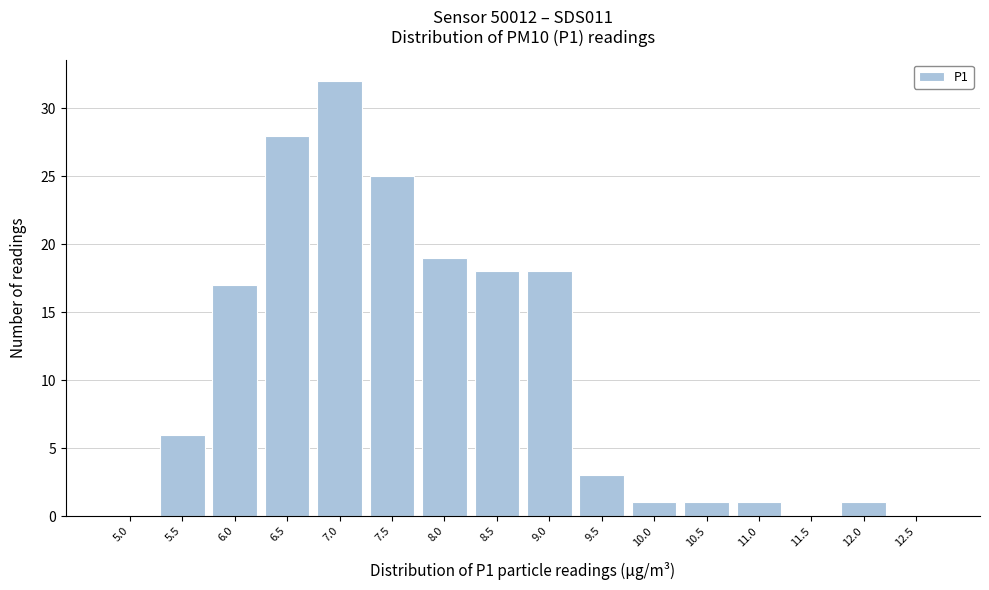

Reading left to right, transcribe all the data shown in this chart.

5.0=0	5.5=6	6.0=17	6.5=28	7.0=32	7.5=25	8.0=19	8.5=18	9.0=18	9.5=3	10.0=1	10.5=1	11.0=1	11.5=0	12.0=1	12.5=0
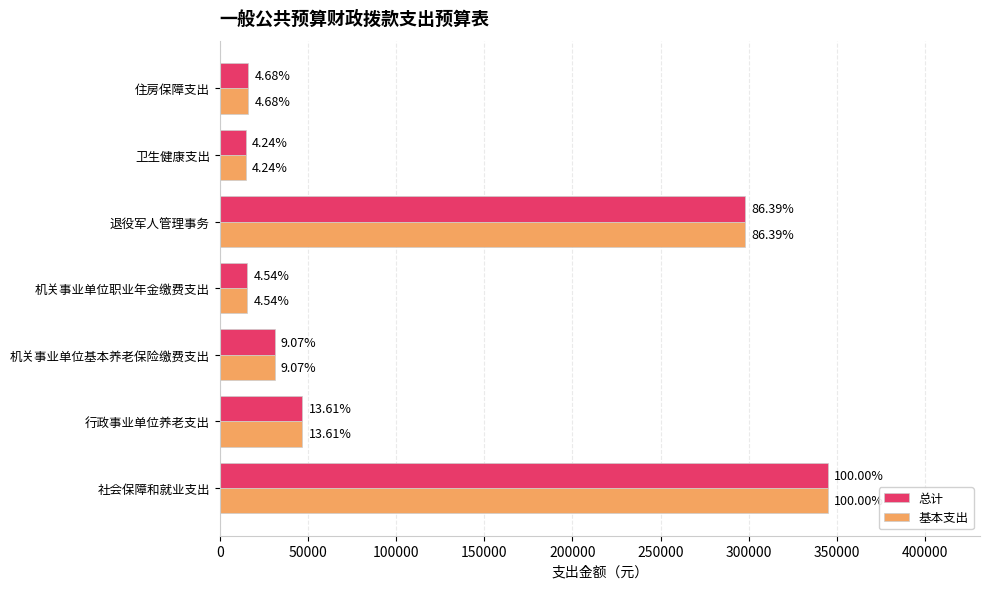

What is the difference between the maximum and second lowest values in the 总计 series?

329245.0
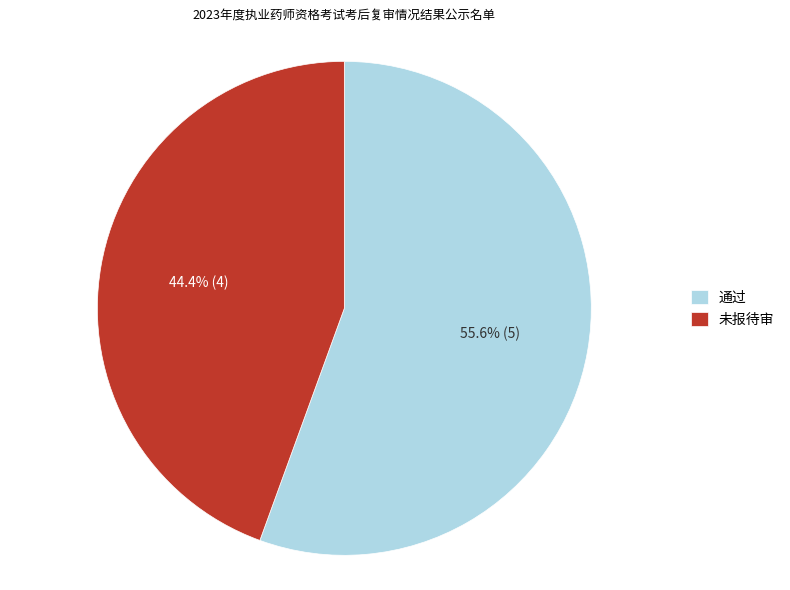

True or false: 通过 accounts for 43% of the total.

False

────────

Task brief: Copy out, word for word, the lines of the records starting with the line containing "What is the" and continuing through the end of the records. Leave the pictures out of your answer.

Result for this exercise:
What is the difference between the maximum and second lowest values in the 总计 series?

329245.0

True or false: 通过 accounts for 43% of the total.

False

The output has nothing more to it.